Exercise materials: Begin

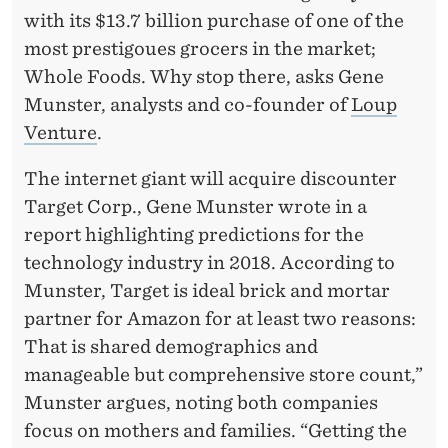
G
with its $13.7 billion purchase of one of the
E
most prestigoues grocers in the market;
T
Whole Foods. Why stop there, asks Gene
Munster, analysts and co-founder of
Loup
?
Venture
.
The internet giant will acquire discounter
Target Corp., Gene Munster wrote in a
report highlighting predictions for the
technology industry in 2018. According to
Munster, Target is ideal brick and mortar
partner for Amazon for at least two reasons:
That is shared demographics and
manageable but comprehensive store count,”
Munster argues, noting both companies
focus on mothers and families. “Getting the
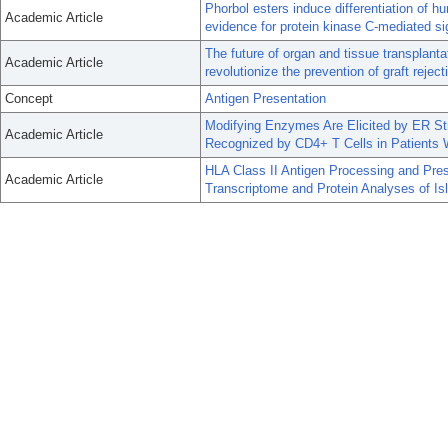
Phorbol esters induce differentiation of h
Academic Article
evidence for protein kinase C-mediated si
The future of organ and tissue transplanta
Academic Article
revolutionize the prevention of graft reject
Concept
Antigen Presentation
Modifying Enzymes Are Elicited by ER Str
Academic Article
Recognized by CD4+ T Cells in Patients 
HLA Class II Antigen Processing and Pr
Academic Article
Transcriptome and Protein Analyses of Is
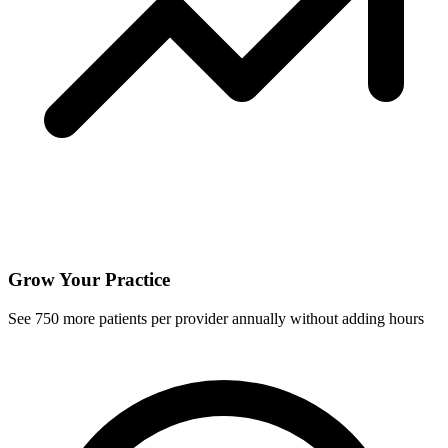
Grow Your Practice
See
750
more patients per provider annually without adding hours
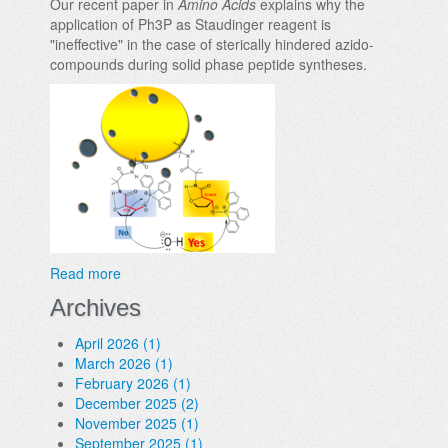
Our recent paper in
Amino Acids
explains why the
application of Ph3P as Staudinger reagent is
"ineffective" in the case of sterically hindered azido-
compounds during solid phase peptide syntheses.
Read more
Archives
April 2026 (1)
March 2026 (1)
February 2026 (1)
December 2025 (2)
November 2025 (1)
September 2025 (1)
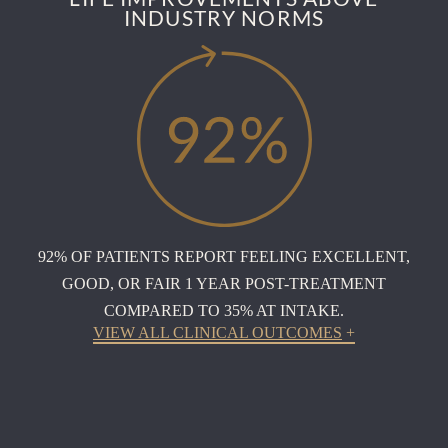
INDUSTRY NORMS
92% OF PATIENTS REPORT FEELING EXCELLENT,
GOOD, OR FAIR 1 YEAR POST-TREATMENT
COMPARED TO 35% AT INTAKE.
VIEW ALL CLINICAL OUTCOMES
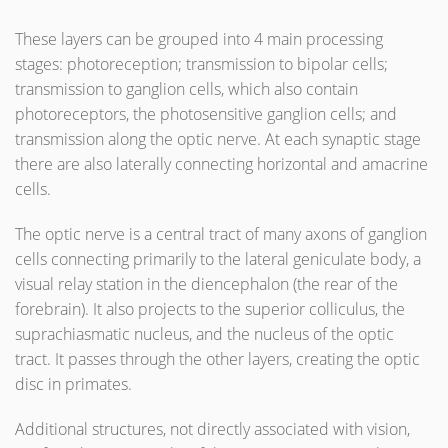
These layers can be grouped into 4 main processing
stages: photoreception; transmission to bipolar cells;
transmission to ganglion cells, which also contain
photoreceptors, the photosensitive ganglion cells; and
transmission along the optic nerve. At each synaptic stage
there are also laterally connecting horizontal and amacrine
cells.
The optic nerve is a central tract of many axons of ganglion
cells connecting primarily to the lateral geniculate body, a
visual relay station in the diencephalon (the rear of the
forebrain). It also projects to the superior colliculus, the
suprachiasmatic nucleus, and the nucleus of the optic
tract. It passes through the other layers, creating the optic
disc in primates.
Additional structures, not directly associated with vision,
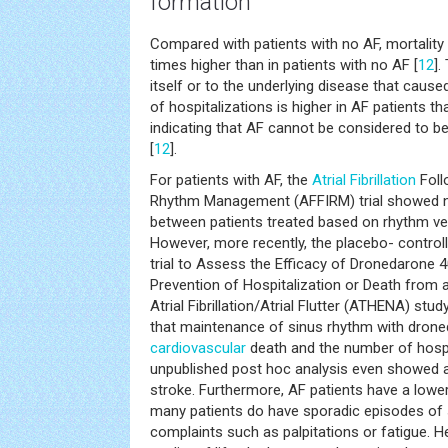
formation
Compared with patients with no AF, mortality i
times higher than in patients with no AF [
12
].
itself or to the underlying disease that cause
of hospitalizations is higher in AF patients th
indicating that AF cannot be considered to b
[
12
].
For patients with AF, the
Atrial Fibrillation
Foll
Rhythm Management (AFFIRM) trial showed no 
between patients treated based on rhythm ver
However, more recently, the placebo- controll
trial to Assess the Efficacy of Dronedarone 40
Prevention of Hospitalization or Death from 
Atrial Fibrillation/Atrial Flutter (ATHENA) stud
that maintenance of sinus rhythm with dron
cardiovascular
death and the number of hospi
unpublished post hoc analysis even showed a 
stroke. Furthermore, AF patients have a lowe
many patients do have sporadic episodes of
complaints such as palpitations or fatigue. H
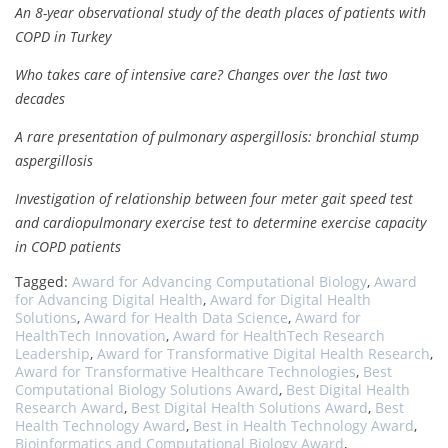
An 8-year observational study of the death places of patients with
COPD in Turkey
Who takes care of intensive care? Changes over the last two
decades
A rare presentation of pulmonary aspergillosis: bronchial stump
aspergillosis
Investigation of relationship between four meter gait speed test
and cardiopulmonary exercise test to determine exercise capacity
in COPD patients
Tagged:
Award for Advancing Computational Biology
,
Award
for Advancing Digital Health
,
Award for Digital Health
Solutions
,
Award for Health Data Science
,
Award for
HealthTech Innovation
,
Award for HealthTech Research
Leadership
,
Award for Transformative Digital Health Research
,
Award for Transformative Healthcare Technologies
,
Best
Computational Biology Solutions Award
,
Best Digital Health
Research Award
,
Best Digital Health Solutions Award
,
Best
Health Technology Award
,
Best in Health Technology Award
,
Bioinformatics and Computational Biology Award
,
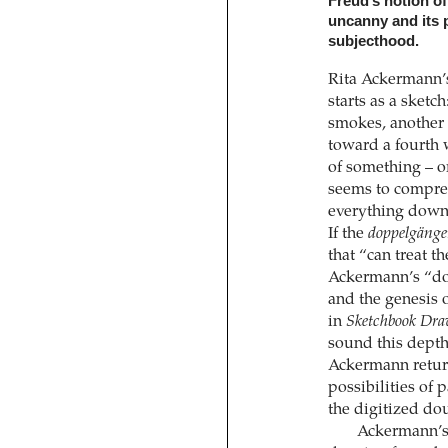
Freud’s notion o
uncanny and its p
subjecthood.
Rita Ackermann’s
starts as a sket
smokes, another 
toward a fourth 
of something – o
seems to compreh
everything down,
If the
doppelgänge
that “can treat th
Ackermann’s “dou
and the genesis o
in
Sketchbook Dra
sound this depth
Ackermann return
possibilities of 
the digitized do
Ackermann’s d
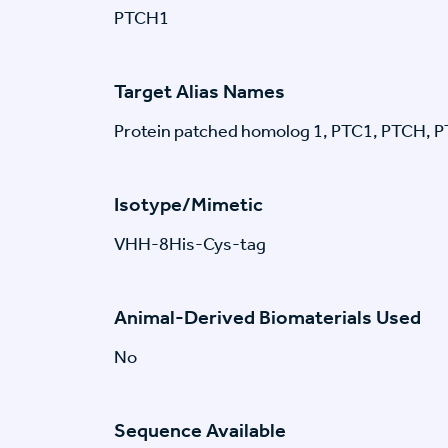
PTCH1
Target Alias Names
Protein patched homolog 1, PTC1, PTCH, 
Isotype/Mimetic
VHH-8His-Cys-tag
Animal-Derived Biomaterials Used
No
Sequence Available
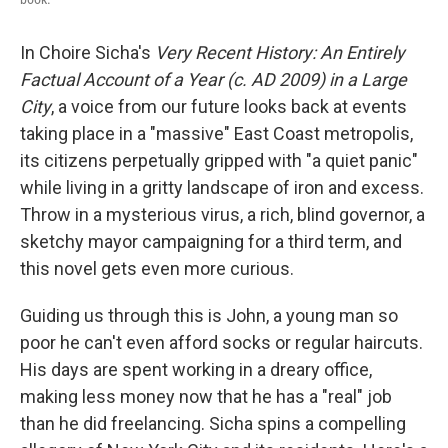
In Choire Sicha's
Very Recent History: An Entirely
Factual Account of a Year (c. AD 2009) in a Large
City
, a voice from our future looks back at events
taking place in a "massive" East Coast metropolis,
its citizens perpetually gripped with "a quiet panic"
while living in a gritty landscape of iron and excess.
Throw in a mysterious virus, a rich, blind governor, a
sketchy mayor campaigning for a third term, and
this novel gets even more curious.
Guiding us through this is John, a young man so
poor he can't even afford socks or regular haircuts.
His days are spent working in a dreary office,
making less money now that he has a "real" job
than he did freelancing. Sicha spins a compelling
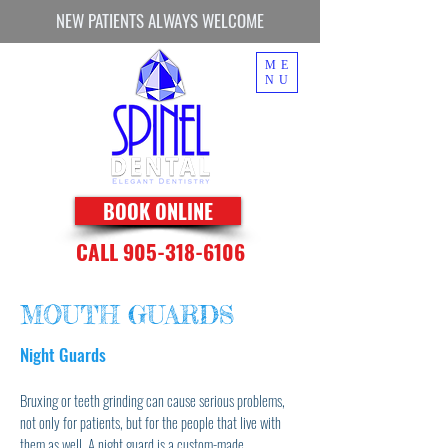
NEW PATIENTS ALWAYS WELCOME
ME
NU
BOOK ONLINE
CALL 905-318-6106
MOUTH GUARDS
Night Guards
Bruxing or teeth grinding can cause serious problems,
not only for patients, but for the people that live with
them as well. A night guard is a custom-made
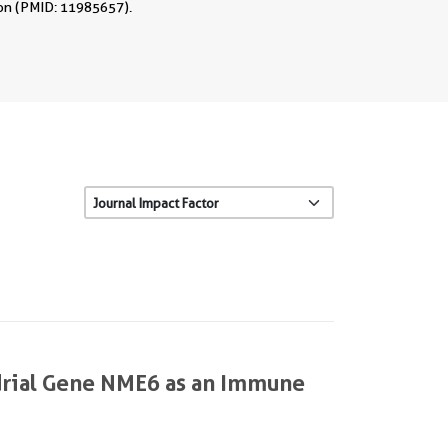
tion (PMID: 11985657).
ndrial Gene NME6 as an Immune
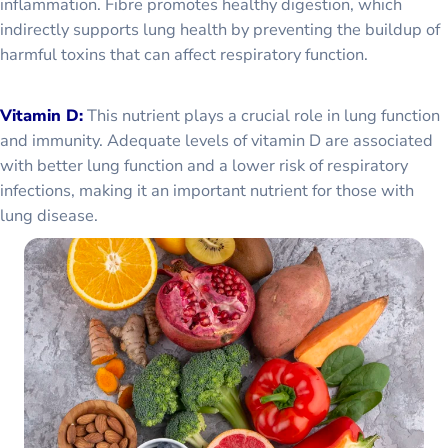
inflammation. Fibre promotes healthy digestion, which
indirectly supports lung health by preventing the buildup of
harmful toxins that can affect respiratory function.
Vitamin D:
This nutrient plays a crucial role in lung function
and immunity. Adequate levels of vitamin D are associated
with better lung function and a lower risk of respiratory
infections, making it an important nutrient for those with
lung disease.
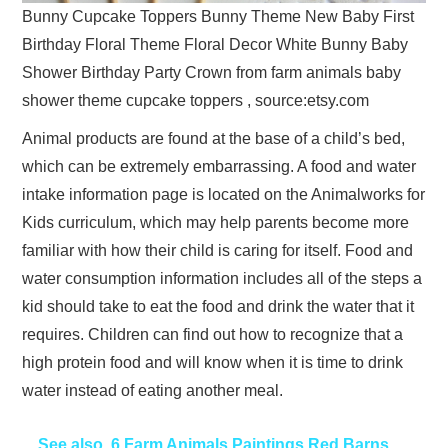
Bunny Cupcake Toppers Bunny Theme New Baby First
Birthday Floral Theme Floral Decor White Bunny Baby
Shower Birthday Party Crown from farm animals baby
shower theme cupcake toppers , source:etsy.com
Animal products are found at the base of a child’s bed,
which can be extremely embarrassing. A food and water
intake information page is located on the Animalworks for
Kids curriculum, which may help parents become more
familiar with how their child is caring for itself. Food and
water consumption information includes all of the steps a
kid should take to eat the food and drink the water that it
requires. Children can find out how to recognize that a
high protein food and will know when it is time to drink
water instead of eating another meal.
See also
6 Farm Animals Paintings Red Barns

Exercise materials: End

* Action item
Please tally the lines of the entries that contain the string "connecting" and reply with the count alone.

* Task output
2